Trouble is that most mathematics textbooks routinely use this shorter notation — this is the wrong way to save ink or paper — thereby introducing and reinforcing a poor mathematical habit.

Including leading zeros does not eliminate these sorts of errors but it makes them easier to spot.

Writing numbers. But the problem runs deeper. We accept as the norm of the unintelligible chicken scratches physicians scribble on medical charts and prescriptions; we’ll never tolerate such error-prone writing in our financial records and transactions. Prescriptions ought to be treated as checks and draft orders and medical charts as banking records and statements. Drugs should be treated as and given the same respect we afford money. If the standard for writing drug prescription, especially for certain class of dangerous drugs, were at least as formal and at best as rigorous as the checks-writing standard, a whole class of medical errors will be significantly diminished.

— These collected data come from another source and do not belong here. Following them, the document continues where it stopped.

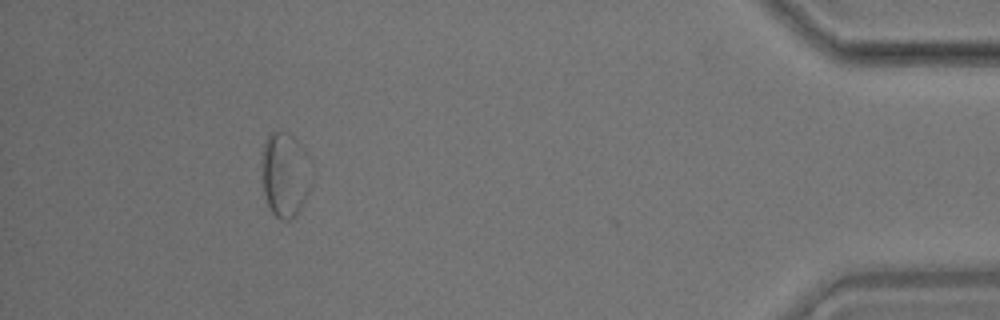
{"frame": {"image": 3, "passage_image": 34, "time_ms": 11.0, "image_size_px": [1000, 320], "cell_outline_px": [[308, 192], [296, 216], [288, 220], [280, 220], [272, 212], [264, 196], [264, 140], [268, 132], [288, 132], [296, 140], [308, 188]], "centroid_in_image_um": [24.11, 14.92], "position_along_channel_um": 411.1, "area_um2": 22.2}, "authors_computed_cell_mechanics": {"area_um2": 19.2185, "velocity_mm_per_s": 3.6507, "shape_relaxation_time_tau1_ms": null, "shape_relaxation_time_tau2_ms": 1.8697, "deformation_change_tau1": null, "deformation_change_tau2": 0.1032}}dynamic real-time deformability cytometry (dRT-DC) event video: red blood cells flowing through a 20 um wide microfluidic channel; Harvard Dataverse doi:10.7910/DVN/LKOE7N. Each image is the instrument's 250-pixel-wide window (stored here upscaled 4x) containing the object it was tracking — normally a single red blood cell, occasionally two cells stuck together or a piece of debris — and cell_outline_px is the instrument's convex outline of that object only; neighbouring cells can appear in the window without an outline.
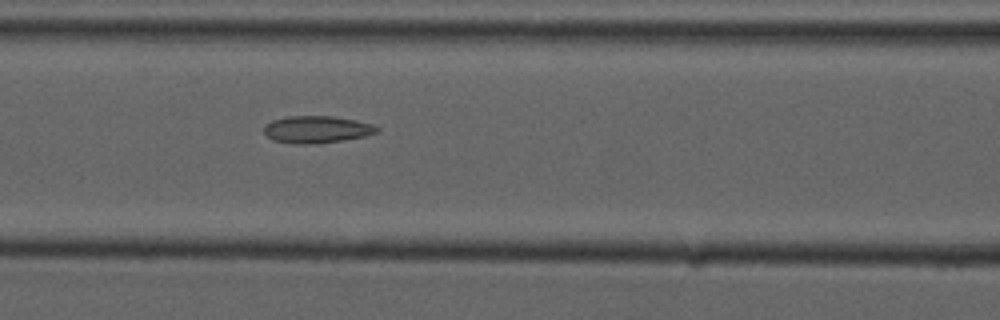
{"species": "common noctule bat (a hibernating species)", "species_latin": "Nyctalus noctula", "temperature_condition": "cold", "stored_images_in_passage": 4, "camera_frame_rate_fps": 3000, "um_per_image_px": 0.085, "animal": {"sex": "male", "forearm_length_mm": 52.5}, "frame": {"image": 1, "passage_image": 4, "time_ms": 3.333, "image_size_px": [1000, 320], "cell_outline_px": [[380, 132], [364, 136], [344, 140], [312, 144], [296, 144], [272, 140], [264, 132], [264, 124], [272, 120], [288, 116], [332, 116], [356, 120], [372, 124], [380, 128]], "centroid_in_image_um": [26.93, 11.0], "position_along_channel_um": 139.7, "area_um2": 17.98}}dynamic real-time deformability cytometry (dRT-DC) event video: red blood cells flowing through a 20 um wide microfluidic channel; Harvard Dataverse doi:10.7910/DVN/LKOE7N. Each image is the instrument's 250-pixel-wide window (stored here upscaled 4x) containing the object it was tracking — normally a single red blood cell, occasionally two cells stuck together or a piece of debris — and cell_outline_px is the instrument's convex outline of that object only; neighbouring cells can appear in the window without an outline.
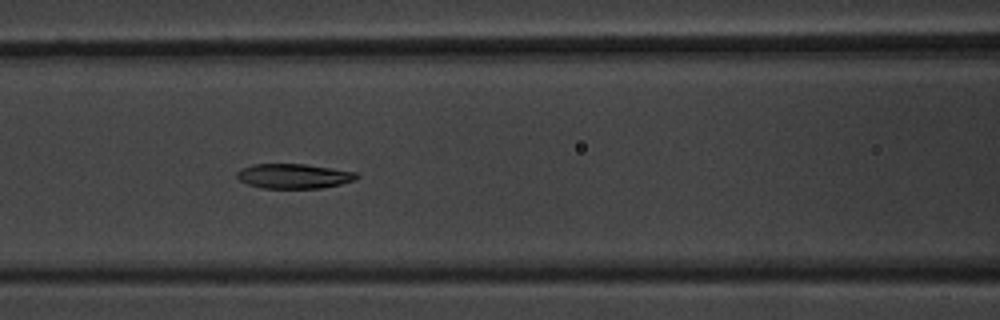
{"species": "common noctule bat (a hibernating species)", "species_latin": "Nyctalus noctula", "temperature_condition": "warm", "stored_images_in_passage": 16, "segment_of_instrument_passage": [1, 2], "camera_frame_rate_fps": 3000, "um_per_image_px": 0.085, "animal": {"sex": "male", "body_mass_g": 20.1, "forearm_length_mm": 53.5}, "frame": {"image": 1, "passage_image": 7, "time_ms": 7.0, "image_size_px": [1000, 320], "cell_outline_px": [[360, 176], [356, 180], [340, 184], [320, 188], [260, 188], [248, 184], [240, 180], [236, 176], [236, 172], [252, 164], [304, 164], [332, 168], [356, 172]], "centroid_in_image_um": [24.99, 14.97], "position_along_channel_um": 141.6, "area_um2": 17.22}}
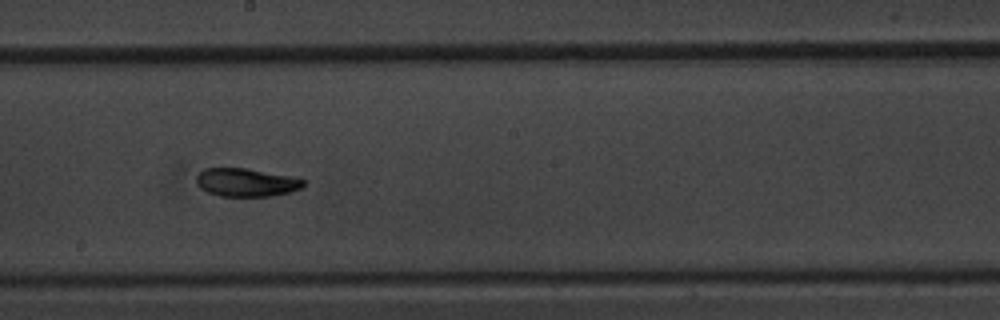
{"frame": {"image": 2, "passage_image": 9, "time_ms": 9.333, "image_size_px": [1000, 320], "cell_outline_px": [[304, 188], [292, 192], [272, 196], [220, 196], [208, 192], [200, 188], [196, 184], [196, 176], [204, 168], [244, 168], [300, 176], [304, 180]], "centroid_in_image_um": [21.01, 15.5], "position_along_channel_um": 227.2, "area_um2": 18.09}}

It is also a common practice to write financial figures in correspondence using both numerical and English expressions. It is far easier to detect a discrepancy between the two forms of the same number. And it is unlikely that the resident who wrote the prescription for Jose Martinez would have made exactly the same mistake in both formats, writing both the erroneous .09 milligram and its matching error point zero nine milligram instead of .9 milligram and zero nine milligram. (In this case I intentionally omitted the leading zero to show that this method helps detecting errors independently of my leading zero concern.) The fact the two quantities do not match would have been more likely to alert someone to the error. Another advantage of writing health-related numerical quantities in both formats is that it reduce the opportunities to make errors in which the wrong units are written, say using milligrams instead of micrograms or vice versa (which was not an issue in this case.)

It is important to note that both remedies suggested here have nothing to do with medical procedures. The net effect is that anyone, including patients, their family members and other lay people, should be able to recognize such simple errors and alert the professionals.